TASK ->
Without the pictures, retype each line below exactly as it stands.

Start of SOURCE MATERIAL

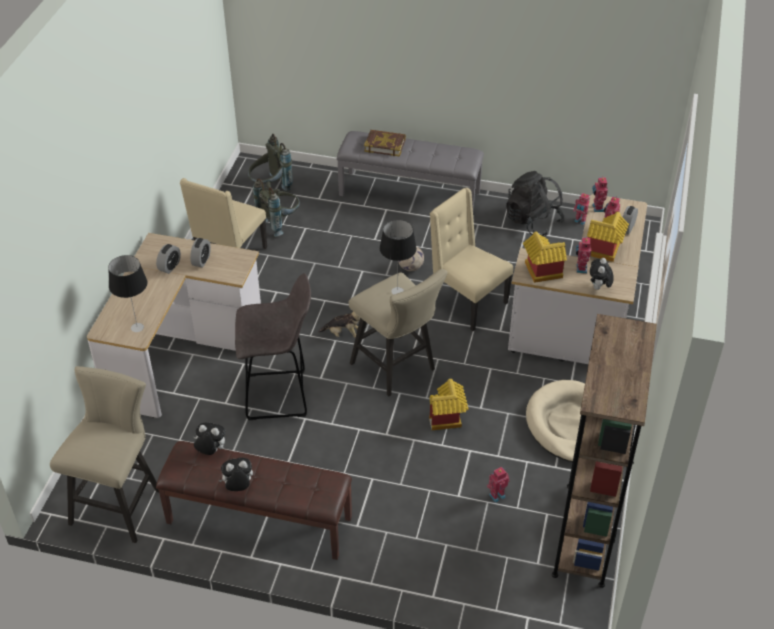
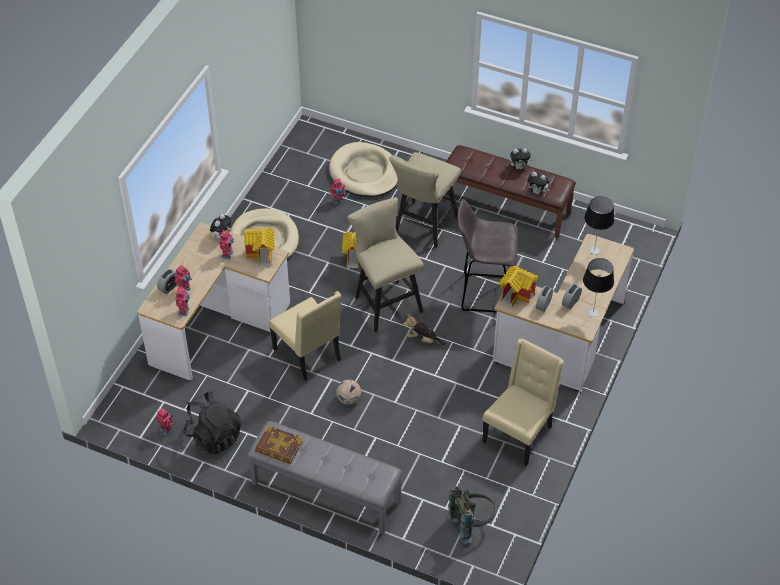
camera: 170 degrees left, 5 degrees up
(120, 502) = (604, 230): beige stool -> beige stool (423, 227)
(279, 222) = (467, 472): grey backpack -> none
(385, 145) = (349, 470): book -> book (279, 447)
(397, 291) = (383, 257): table lamp -> table lamp (593, 312)
(472, 547) = (365, 173): none -> beige dog bed
(585, 534) = (287, 171): brown bookcase -> none
(603, 252) = (201, 267): toy house -> toy house (517, 295)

End of SOURCE MATERIAL

WRITTEN SOLUTION ->
camera: 170 degrees left, 5 degrees up
(120, 502) = (604, 230): beige stool -> beige stool (423, 227)
(279, 222) = (467, 472): grey backpack -> none
(385, 145) = (349, 470): book -> book (279, 447)
(397, 291) = (383, 257): table lamp -> table lamp (593, 312)
(472, 547) = (365, 173): none -> beige dog bed
(585, 534) = (287, 171): brown bookcase -> none
(603, 252) = (201, 267): toy house -> toy house (517, 295)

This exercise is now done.